== Exercise directions ==
Copy out, unchanged, the lines below from the one containing "genus: Diplazium" through the one containing "name author: Hanst.", both of those lines included.

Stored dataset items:
:::::

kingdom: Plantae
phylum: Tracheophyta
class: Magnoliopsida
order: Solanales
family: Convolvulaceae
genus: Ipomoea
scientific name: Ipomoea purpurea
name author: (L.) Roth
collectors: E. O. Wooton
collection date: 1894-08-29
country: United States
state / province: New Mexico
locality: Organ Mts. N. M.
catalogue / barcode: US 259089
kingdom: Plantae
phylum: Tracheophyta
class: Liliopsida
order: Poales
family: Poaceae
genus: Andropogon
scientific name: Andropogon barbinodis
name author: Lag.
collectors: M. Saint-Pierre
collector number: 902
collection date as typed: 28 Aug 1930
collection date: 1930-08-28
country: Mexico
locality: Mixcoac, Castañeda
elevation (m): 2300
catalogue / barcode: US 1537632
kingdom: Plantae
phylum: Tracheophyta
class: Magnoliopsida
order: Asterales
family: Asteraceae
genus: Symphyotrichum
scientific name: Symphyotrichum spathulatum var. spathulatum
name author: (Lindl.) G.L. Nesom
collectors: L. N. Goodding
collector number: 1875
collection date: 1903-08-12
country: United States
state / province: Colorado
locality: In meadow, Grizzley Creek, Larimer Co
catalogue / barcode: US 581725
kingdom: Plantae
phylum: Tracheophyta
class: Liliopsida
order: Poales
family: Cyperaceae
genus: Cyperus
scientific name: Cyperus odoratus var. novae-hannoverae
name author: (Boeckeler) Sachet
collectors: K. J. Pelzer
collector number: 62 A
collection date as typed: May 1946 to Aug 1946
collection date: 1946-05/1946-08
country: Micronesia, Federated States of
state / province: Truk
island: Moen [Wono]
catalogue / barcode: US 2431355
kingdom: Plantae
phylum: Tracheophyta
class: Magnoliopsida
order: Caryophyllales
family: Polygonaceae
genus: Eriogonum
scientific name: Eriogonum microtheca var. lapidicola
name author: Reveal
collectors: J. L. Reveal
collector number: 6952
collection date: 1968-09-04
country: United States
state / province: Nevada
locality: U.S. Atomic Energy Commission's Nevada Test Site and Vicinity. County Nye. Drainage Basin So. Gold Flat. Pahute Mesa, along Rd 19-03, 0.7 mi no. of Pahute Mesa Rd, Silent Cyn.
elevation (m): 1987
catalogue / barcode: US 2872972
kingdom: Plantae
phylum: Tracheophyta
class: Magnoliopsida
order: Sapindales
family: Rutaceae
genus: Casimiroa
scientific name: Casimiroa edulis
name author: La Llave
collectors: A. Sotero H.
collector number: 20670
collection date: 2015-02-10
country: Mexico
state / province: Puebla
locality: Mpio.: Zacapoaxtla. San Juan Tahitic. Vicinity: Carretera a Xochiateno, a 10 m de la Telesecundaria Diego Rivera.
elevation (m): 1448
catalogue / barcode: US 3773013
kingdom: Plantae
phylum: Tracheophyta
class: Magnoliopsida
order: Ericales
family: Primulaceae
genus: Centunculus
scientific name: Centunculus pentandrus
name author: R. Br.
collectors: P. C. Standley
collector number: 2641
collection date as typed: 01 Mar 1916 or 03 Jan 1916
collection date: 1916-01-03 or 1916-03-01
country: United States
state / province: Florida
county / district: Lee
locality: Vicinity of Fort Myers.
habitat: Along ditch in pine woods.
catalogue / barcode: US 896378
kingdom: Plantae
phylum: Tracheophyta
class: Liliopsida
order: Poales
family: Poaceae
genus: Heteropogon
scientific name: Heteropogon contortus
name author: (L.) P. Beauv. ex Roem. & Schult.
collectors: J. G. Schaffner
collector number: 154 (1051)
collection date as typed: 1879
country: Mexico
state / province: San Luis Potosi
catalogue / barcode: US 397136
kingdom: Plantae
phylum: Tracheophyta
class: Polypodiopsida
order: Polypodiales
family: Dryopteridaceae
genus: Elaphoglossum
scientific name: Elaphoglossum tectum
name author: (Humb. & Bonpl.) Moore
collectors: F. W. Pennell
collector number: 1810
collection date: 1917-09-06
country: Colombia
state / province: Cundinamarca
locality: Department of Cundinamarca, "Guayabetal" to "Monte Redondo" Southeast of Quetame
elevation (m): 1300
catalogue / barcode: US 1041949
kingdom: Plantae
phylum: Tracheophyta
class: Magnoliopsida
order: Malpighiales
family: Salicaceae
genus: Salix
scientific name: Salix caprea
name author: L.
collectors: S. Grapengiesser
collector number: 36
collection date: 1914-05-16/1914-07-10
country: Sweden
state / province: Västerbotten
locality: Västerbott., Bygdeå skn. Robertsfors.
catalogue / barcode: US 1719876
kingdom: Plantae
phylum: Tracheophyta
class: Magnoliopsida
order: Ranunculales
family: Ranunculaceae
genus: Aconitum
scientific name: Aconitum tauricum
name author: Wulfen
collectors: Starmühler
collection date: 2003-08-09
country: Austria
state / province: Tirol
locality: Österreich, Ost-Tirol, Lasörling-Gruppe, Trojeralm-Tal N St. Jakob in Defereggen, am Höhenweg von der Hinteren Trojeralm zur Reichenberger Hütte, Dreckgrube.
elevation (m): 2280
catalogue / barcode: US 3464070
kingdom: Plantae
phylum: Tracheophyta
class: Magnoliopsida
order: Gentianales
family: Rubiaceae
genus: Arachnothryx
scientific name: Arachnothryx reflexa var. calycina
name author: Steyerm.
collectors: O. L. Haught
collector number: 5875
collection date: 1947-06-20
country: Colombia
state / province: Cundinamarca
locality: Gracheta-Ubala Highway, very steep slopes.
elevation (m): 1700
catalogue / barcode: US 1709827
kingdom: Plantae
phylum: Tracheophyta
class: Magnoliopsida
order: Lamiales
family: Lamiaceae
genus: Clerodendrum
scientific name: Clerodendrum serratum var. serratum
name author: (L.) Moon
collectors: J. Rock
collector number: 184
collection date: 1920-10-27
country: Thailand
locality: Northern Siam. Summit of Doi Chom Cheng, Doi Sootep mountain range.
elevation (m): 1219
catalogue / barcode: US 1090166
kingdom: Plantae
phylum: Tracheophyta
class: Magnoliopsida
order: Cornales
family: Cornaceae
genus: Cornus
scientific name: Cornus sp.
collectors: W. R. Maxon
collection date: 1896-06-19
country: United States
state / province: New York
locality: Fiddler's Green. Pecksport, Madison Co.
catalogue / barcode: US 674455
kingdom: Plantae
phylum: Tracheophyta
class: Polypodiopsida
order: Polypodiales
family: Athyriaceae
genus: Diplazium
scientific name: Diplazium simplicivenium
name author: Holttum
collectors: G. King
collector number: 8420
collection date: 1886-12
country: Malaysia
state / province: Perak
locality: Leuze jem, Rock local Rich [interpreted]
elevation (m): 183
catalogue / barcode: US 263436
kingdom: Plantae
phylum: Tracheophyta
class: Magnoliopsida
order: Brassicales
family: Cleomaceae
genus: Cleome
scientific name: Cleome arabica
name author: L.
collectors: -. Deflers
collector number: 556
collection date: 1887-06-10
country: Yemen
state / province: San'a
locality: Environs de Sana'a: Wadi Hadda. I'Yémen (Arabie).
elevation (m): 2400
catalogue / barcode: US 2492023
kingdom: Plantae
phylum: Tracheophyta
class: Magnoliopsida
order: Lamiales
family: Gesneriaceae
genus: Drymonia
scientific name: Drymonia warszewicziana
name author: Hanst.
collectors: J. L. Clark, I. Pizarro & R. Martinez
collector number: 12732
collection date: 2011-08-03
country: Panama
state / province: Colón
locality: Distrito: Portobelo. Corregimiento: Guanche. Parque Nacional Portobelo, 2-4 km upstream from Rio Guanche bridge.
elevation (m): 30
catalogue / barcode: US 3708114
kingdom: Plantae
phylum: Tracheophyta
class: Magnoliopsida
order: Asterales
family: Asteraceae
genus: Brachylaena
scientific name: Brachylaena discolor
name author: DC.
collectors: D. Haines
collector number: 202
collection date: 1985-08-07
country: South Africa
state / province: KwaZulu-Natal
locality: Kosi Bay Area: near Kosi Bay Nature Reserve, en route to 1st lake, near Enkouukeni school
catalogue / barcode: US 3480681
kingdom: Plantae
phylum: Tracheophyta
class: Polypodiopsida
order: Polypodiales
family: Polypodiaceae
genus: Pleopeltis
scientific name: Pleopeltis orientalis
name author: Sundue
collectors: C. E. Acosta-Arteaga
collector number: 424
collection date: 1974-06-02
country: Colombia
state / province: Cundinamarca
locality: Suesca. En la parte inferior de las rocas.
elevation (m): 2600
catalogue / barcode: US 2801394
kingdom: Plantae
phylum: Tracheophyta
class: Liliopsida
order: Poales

:::::

== Output of the exercise ==
genus: Diplazium
scientific name: Diplazium simplicivenium
name author: Holttum
collectors: G. King
collector number: 8420
collection date: 1886-12
country: Malaysia
state / province: Perak
locality: Leuze jem, Rock local Rich [interpreted]
elevation (m): 183
catalogue / barcode: US 263436
kingdom: Plantae
phylum: Tracheophyta
class: Magnoliopsida
order: Brassicales
family: Cleomaceae
genus: Cleome
scientific name: Cleome arabica
name author: L.
collectors: -. Deflers
collector number: 556
collection date: 1887-06-10
country: Yemen
state / province: San'a
locality: Environs de Sana'a: Wadi Hadda. I'Yémen (Arabie).
elevation (m): 2400
catalogue / barcode: US 2492023
kingdom: Plantae
phylum: Tracheophyta
class: Magnoliopsida
order: Lamiales
family: Gesneriaceae
genus: Drymonia
scientific name: Drymonia warszewicziana
name author: Hanst.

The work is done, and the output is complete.